Uma opinião pública que acredita no que Jefferson disse - e, por força, da sua cadência oratória - é também a que imuniza hoje os rumos do futuro do governo do desfecho da CPI, que dificilmente escapará ao anedotário, e à água de barrela das iniciativas antecedentes. Serve o incidente para, de fato, transformar o rito e o processo das Comissões de Inquérito na tarefa de conquista da ribalta, ainda do Legislativo diante da opinião pública, pertinaz nas inconclusões nesta tarefa quase judiciária a que recusa, entretanto e, sempre, a presença efetiva, e para valer, da Polícia Federal. O Congresso que quer dar vez ao que diga uma oposição - mesmo que tenha perdido o controle da CPI - só vê crescer a manobra da volta obsoleta ao ímpeto de desestabilização institucional. Trata-se de virar a página, de vez, no quadro da seriedade das nossas instituições políticas, e do que efetivamente possa esperar do governo um país que derrubou a nação dos cartolas em 2002 e, sobretudo, o seu suposto, de que controla a opinião pública. A ida de Dirceu à planície responde a esse sentimento mais fundo, em que o PT precisa virar a página do Brasil arcaico, que ainda está aí, na clássica contraposição entre o moralismo do status quo e, de fato, a emergência desta nova consciência cidadã ampla, que passou pela diferença da eleição de Lula. Não tolera mais o Brasil de fundo que um Congresso em franca desatualização com a nossa demanda cívica, se considere como dono do que pensa a sociedade, cada vez mais distante dos seus ditos porta-vozes.

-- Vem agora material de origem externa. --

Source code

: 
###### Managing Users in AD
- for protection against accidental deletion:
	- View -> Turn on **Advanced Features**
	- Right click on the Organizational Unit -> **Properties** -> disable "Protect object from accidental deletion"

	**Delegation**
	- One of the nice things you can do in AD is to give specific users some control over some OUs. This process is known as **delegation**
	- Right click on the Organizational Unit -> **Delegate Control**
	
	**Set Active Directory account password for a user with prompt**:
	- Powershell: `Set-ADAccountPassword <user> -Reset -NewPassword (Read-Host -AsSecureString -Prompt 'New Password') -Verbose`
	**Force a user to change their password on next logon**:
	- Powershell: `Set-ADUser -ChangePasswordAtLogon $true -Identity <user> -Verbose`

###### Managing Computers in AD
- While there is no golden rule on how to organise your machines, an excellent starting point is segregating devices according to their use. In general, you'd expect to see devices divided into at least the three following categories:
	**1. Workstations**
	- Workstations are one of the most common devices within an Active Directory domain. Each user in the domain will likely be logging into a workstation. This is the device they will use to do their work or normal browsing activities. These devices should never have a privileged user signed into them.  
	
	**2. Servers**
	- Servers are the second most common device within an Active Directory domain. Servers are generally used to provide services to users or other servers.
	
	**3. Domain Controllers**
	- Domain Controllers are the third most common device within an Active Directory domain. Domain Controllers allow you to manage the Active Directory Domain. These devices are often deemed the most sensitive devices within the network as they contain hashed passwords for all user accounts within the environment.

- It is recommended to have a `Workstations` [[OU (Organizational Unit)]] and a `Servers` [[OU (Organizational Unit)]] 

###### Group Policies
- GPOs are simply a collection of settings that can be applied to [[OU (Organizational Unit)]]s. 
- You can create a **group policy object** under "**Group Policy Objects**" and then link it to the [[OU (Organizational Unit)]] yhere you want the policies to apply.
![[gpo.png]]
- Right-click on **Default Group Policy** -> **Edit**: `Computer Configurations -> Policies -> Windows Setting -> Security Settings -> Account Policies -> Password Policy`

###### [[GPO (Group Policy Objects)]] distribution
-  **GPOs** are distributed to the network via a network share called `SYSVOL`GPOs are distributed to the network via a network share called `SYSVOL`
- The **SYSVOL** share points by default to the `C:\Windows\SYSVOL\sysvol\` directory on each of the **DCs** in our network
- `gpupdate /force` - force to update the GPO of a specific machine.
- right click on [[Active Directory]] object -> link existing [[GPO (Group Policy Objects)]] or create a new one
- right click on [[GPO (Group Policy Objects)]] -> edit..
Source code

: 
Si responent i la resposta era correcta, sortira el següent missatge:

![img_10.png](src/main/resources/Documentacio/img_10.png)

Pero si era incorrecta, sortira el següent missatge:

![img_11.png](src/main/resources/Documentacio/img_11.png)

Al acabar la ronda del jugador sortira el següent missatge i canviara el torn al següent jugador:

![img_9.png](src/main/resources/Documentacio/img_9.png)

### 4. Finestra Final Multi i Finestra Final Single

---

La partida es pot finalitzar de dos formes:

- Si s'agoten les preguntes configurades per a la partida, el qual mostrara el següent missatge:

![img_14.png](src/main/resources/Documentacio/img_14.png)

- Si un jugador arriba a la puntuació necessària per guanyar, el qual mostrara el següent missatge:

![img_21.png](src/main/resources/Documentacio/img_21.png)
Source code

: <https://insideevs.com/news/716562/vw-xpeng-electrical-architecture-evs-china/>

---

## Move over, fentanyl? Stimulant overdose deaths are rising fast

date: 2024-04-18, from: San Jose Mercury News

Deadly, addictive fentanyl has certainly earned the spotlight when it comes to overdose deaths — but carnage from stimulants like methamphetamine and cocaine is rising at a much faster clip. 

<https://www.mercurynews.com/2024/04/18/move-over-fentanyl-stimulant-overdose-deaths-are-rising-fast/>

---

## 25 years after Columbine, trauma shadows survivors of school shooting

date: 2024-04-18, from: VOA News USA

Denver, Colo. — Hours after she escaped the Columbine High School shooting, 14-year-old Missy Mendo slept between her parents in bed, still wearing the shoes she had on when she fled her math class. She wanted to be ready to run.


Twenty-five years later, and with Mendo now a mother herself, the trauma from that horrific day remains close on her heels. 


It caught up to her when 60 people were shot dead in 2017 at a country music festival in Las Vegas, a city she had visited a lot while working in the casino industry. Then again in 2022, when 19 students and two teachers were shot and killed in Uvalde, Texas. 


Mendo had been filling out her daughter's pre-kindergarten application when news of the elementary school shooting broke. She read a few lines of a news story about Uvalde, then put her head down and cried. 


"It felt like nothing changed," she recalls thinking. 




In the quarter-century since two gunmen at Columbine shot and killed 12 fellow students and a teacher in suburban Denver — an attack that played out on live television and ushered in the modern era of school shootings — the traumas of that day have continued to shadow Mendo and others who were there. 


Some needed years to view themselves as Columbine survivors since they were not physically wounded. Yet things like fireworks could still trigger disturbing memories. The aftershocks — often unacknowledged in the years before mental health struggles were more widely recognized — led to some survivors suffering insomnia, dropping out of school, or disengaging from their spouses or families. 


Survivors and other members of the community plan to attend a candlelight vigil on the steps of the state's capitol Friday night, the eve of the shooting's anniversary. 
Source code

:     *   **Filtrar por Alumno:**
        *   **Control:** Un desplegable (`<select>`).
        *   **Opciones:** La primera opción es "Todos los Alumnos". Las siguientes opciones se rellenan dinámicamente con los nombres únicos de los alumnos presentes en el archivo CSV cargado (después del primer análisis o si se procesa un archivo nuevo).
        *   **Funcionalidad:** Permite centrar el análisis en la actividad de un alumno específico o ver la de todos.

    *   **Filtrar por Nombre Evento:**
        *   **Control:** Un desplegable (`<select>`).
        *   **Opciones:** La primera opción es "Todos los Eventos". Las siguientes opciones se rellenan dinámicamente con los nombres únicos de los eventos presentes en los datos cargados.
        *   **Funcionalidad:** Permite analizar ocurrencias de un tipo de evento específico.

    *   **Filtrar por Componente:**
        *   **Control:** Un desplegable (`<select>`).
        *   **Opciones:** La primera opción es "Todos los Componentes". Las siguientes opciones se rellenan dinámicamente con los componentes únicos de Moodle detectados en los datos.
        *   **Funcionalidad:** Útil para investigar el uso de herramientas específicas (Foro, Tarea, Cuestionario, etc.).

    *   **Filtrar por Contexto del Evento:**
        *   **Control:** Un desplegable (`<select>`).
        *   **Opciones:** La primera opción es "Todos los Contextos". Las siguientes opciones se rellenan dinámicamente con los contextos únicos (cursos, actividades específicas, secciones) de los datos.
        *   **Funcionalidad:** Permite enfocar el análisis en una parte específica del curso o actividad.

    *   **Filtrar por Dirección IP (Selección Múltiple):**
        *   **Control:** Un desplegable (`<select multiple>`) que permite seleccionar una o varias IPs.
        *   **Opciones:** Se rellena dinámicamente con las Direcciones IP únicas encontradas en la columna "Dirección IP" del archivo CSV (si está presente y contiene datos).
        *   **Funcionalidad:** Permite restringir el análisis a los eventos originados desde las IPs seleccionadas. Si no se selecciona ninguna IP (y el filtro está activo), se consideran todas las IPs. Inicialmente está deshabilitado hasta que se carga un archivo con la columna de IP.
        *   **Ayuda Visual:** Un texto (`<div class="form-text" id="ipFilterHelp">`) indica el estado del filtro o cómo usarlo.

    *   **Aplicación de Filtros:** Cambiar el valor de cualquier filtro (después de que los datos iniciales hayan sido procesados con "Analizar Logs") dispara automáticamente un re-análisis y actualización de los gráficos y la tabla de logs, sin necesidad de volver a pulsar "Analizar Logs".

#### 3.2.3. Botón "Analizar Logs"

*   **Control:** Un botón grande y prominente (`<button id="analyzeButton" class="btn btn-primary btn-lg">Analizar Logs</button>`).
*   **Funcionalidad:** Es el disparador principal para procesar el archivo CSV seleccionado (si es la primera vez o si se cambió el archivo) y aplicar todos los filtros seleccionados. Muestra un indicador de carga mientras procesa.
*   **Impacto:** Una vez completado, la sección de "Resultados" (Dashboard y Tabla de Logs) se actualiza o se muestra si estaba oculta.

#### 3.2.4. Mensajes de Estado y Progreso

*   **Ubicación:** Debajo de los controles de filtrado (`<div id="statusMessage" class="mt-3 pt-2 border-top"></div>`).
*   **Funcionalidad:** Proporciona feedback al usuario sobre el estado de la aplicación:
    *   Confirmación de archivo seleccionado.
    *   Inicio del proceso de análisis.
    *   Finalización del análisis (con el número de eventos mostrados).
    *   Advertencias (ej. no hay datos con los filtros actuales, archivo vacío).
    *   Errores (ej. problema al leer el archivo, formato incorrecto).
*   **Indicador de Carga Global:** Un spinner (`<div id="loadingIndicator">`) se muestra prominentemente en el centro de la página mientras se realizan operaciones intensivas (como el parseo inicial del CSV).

O acerto em se dar, como Dilma Roussef, uma marca tarefeira à Casa Civil, no desemperro de projetos básicos como o das parcerias, só reforça a verdadeira fome de iniciativas por que esperam seus eleitores. A iminente desmoralização das novas CPIs implica também - a se querer a virada de página - o desmascaramento à opinião pública deste último álibi do situacionismo. Vamos às CPIs até certo ponto, como é vão e ledo o propósito de uma reforma política, que não reformule o direito ao exercício feudal do mandato, inutilizando as expectativas de coerência ideológica para exercê-lo, ou de disciplina de quadros e de votos, durante seu exercício.

A largueza do gesto de Dirceu evitou a primeira trampa de um oposicionismo obsoleto. Mas o PT que quer uma reeleição consagradora de Lula impõe já, ou nunca, a agenda ao que fazer dos próximos meses. A sua chegada ao poder nada tem com a dos situacionismos de todo o sempre, nem o velho moralismo udenóide pode contaminar o campo majoritário.

*Presidente do Senior Board do Conselho Internacional de Ciências Sociais (Unesco), Membro da Academia Brasileira de Letras e da Comissão de Justiça e Paz.